_DATA EXCERPTS_
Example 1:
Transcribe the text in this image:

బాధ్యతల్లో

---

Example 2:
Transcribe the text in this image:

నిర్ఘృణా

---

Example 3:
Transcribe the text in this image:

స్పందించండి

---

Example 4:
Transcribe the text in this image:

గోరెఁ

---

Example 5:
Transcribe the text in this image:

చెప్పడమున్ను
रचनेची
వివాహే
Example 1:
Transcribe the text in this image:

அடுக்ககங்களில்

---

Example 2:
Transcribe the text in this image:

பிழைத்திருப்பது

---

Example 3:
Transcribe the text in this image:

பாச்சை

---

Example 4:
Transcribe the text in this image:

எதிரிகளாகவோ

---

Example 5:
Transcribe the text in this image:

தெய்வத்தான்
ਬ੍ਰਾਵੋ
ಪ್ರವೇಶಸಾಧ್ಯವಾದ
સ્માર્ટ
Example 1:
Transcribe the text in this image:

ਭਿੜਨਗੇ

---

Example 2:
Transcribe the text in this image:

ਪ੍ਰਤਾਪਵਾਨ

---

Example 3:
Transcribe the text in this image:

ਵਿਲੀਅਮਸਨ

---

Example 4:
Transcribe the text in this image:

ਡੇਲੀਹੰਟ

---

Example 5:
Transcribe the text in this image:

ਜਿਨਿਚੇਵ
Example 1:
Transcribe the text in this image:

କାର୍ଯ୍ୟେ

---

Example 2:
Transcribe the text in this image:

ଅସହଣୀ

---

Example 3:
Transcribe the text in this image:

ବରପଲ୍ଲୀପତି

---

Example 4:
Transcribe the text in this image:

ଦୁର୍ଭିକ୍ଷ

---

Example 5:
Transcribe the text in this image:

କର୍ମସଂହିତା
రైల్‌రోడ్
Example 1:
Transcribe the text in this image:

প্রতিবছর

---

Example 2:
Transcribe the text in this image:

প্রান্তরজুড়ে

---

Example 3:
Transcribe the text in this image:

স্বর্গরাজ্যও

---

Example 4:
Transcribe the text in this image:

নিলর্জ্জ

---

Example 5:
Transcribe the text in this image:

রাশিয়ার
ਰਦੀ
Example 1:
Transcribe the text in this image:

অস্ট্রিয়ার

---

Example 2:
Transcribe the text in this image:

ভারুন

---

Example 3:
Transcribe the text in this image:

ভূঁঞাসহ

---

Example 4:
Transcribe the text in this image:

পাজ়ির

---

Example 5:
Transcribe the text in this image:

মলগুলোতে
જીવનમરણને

_WHAT TO PRODUCE_
Produce a faithful copy of all the material above.

_RESULT_
Example 1:
Transcribe the text in this image:

బాధ్యతల్లో

---

Example 2:
Transcribe the text in this image:

నిర్ఘృణా

---

Example 3:
Transcribe the text in this image:

స్పందించండి

---

Example 4:
Transcribe the text in this image:

గోరెఁ

---

Example 5:
Transcribe the text in this image:

చెప్పడమున్ను
रचनेची
వివాహే
Example 1:
Transcribe the text in this image:

அடுக்ககங்களில்

---

Example 2:
Transcribe the text in this image:

பிழைத்திருப்பது

---

Example 3:
Transcribe the text in this image:

பாச்சை

---

Example 4:
Transcribe the text in this image:

எதிரிகளாகவோ

---

Example 5:
Transcribe the text in this image:

தெய்வத்தான்
ਬ੍ਰਾਵੋ
ಪ್ರವೇಶಸಾಧ್ಯವಾದ
સ્માર્ટ
Example 1:
Transcribe the text in this image:

ਭਿੜਨਗੇ

---

Example 2:
Transcribe the text in this image:

ਪ੍ਰਤਾਪਵਾਨ

---

Example 3:
Transcribe the text in this image:

ਵਿਲੀਅਮਸਨ

---

Example 4:
Transcribe the text in this image:

ਡੇਲੀਹੰਟ

---

Example 5:
Transcribe the text in this image:

ਜਿਨਿਚੇਵ
Example 1:
Transcribe the text in this image:

କାର୍ଯ୍ୟେ

---

Example 2:
Transcribe the text in this image:

ଅସହଣୀ

---

Example 3:
Transcribe the text in this image:

ବରପଲ୍ଲୀପତି

---

Example 4:
Transcribe the text in this image:

ଦୁର୍ଭିକ୍ଷ

---

Example 5:
Transcribe the text in this image:

କର୍ମସଂହିତା
రైల్‌రోడ్
Example 1:
Transcribe the text in this image:

প্রতিবছর

---

Example 2:
Transcribe the text in this image:

প্রান্তরজুড়ে

---

Example 3:
Transcribe the text in this image:

স্বর্গরাজ্যও

---

Example 4:
Transcribe the text in this image:

নিলর্জ্জ

---

Example 5:
Transcribe the text in this image:

রাশিয়ার
ਰਦੀ
Example 1:
Transcribe the text in this image:

অস্ট্রিয়ার

---

Example 2:
Transcribe the text in this image:

ভারুন

---

Example 3:
Transcribe the text in this image:

ভূঁঞাসহ

---

Example 4:
Transcribe the text in this image:

পাজ়ির

---

Example 5:
Transcribe the text in this image:

মলগুলোতে
જીવનમરણને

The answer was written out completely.